Tekst źródłowy |
%%

Im niższe składki, tym niższa przyszła emerytura. Samozatrudnieni często wybierają minimalne składki, co oznacza, że ich świadczenia emerytalne mogą wynosić zaledwie kilkaset złotych miesięcznie
W ostatnim czasie powstał raport ZUS dotyczący potencjalnych emerytur samozatrudnionych, który rzuca światło na istotne problemy związane z systemem składkowym w Polsce. Raport zatytułowany „Dobrowolne ubóstwo. O konsekwencjach dobrowolnego ZUS dla samozatrudnionych” został przygotowany przez Polską Sieć Ekonomii na zlecenie Zakładu Ubezpieczeń Społecznych (ZUS). Współprzewodniczącym Polskiej Sieci Ekonomii i koordynatorem zespołu badawczego był Jan Oleszczuk-Zygmuntowski. Dokument początkowo nie był upubliczniony, ale po fali krytyki został opublikowany w styczniu 2025 roku.
Pełny tekst raportu jest dostępny na oficjalnej stronie ZUS.
Obecnie osoby prowadzone działalność gospodarczą korzystają z preferencyjnych warunków oskładkowania, w tym obniżonych składek oraz okresowych ulg. Jednak mniejszy wymiar składek przekłada się na przyszłe świadczenia, które w niektórych przypadkach mogą być dramatycznie niskie.
Niektóre partie polityczne postulują wprowadzenie dobrowolnych składek na ubezpieczenie społeczne i emerytalne, a nawet likwidację ZUS na rzecz indywidualnych programów oszczędzania. Tego rodzaju propozycje mają liczne grono zwolenników, szczególnie wśród samozatrudnionych i małych przedsiębiorców. Co ciekawe, wielu z nich należy do grupy, która na takich zmianach mogłaby ucierpieć najbardziej.

%%

Dane |
%%

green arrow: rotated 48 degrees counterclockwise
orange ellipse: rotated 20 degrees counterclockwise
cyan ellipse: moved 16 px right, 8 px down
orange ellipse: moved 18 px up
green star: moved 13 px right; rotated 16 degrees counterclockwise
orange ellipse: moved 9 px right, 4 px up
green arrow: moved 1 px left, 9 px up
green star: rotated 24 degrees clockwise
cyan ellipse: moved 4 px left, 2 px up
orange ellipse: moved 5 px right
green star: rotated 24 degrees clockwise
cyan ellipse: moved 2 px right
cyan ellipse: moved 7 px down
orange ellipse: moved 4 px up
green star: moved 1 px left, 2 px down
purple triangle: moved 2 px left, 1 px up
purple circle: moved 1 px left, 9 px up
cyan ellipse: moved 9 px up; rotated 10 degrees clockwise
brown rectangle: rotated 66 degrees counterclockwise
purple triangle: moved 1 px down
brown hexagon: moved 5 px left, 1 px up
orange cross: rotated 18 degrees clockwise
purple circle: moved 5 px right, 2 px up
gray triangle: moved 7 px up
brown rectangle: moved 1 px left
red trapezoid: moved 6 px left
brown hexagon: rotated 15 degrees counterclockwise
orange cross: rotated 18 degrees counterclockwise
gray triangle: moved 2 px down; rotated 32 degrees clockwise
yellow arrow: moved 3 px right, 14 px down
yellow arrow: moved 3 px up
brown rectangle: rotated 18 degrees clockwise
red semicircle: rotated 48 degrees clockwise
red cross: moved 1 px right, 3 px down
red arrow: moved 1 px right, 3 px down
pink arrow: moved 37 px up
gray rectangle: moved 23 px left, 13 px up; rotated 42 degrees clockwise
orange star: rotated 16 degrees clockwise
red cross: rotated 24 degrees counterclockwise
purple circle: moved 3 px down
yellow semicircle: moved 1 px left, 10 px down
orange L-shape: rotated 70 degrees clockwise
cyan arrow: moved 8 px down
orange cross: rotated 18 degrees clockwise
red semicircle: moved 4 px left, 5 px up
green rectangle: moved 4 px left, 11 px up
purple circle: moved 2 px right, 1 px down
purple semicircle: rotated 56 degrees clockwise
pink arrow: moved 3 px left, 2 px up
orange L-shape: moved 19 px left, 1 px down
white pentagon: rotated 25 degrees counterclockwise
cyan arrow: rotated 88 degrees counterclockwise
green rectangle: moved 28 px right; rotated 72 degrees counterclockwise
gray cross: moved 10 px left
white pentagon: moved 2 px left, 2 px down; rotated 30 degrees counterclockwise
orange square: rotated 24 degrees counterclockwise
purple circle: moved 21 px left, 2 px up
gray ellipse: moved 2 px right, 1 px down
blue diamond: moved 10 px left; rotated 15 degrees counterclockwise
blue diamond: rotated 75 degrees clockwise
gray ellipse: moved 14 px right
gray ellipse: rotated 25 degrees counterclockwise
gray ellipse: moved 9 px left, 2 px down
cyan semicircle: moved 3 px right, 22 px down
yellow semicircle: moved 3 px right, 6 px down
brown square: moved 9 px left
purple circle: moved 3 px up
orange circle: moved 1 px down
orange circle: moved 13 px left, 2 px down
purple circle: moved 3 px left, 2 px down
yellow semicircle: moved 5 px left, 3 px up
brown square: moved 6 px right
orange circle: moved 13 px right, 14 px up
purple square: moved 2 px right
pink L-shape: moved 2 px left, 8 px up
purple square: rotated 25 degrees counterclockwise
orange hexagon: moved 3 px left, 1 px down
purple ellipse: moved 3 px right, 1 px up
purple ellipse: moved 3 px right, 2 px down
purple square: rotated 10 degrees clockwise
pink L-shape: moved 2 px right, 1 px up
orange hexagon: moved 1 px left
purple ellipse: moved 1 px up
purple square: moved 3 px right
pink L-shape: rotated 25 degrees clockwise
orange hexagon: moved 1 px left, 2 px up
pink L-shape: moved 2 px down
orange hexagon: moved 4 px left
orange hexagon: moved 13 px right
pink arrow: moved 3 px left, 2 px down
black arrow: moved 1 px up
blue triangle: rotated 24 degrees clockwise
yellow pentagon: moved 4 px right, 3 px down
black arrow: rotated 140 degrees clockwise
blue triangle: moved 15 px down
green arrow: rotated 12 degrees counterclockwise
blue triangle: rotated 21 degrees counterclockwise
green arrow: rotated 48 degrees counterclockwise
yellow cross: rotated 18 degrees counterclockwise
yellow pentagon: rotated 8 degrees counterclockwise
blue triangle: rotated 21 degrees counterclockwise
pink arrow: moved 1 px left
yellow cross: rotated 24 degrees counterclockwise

%%

Zestaw ćwiczeń |
A) Wypisz z tekstu o emeryturach samozatrudnionych wszystko od słów „Pełny tekst raportu” aż do słów „mogłaby ucierpieć najbardziej.”.
B) Odpowiedz na poniższe pytania na podstawie tekstu o emeryturach samozatrudnionych.
(i) Kto przygotował raport na zlecenie Zakładu Ubezpieczeń Społecznych?
(ii) W którym miesiącu i roku raport został opublikowany?
(iii) Wśród kogo szczególnie propozycje likwidacji ZUS mają liczne grono zwolenników?
Dane nie mają tu żadnego znaczenia.

Oczekiwane odpowiedzi |
A)
Pełny tekst raportu jest dostępny na oficjalnej stronie ZUS.
Obecnie osoby prowadzone działalność gospodarczą korzystają z preferencyjnych warunków oskładkowania, w tym obniżonych składek oraz okresowych ulg. Jednak mniejszy wymiar składek przekłada się na przyszłe świadczenia, które w niektórych przypadkach mogą być dramatycznie niskie.
Niektóre partie polityczne postulują wprowadzenie dobrowolnych składek na ubezpieczenie społeczne i emerytalne, a nawet likwidację ZUS na rzecz indywidualnych programów oszczędzania. Tego rodzaju propozycje mają liczne grono zwolenników, szczególnie wśród samozatrudnionych i małych przedsiębiorców. Co ciekawe, wielu z nich należy do grupy, która na takich zmianach mogłaby ucierpieć najbardziej.

B)
(i) Polska Sieć Ekonomii.
(ii) W styczniu 2025 roku.
(iii) Wśród samozatrudnionych i małych przedsiębiorców.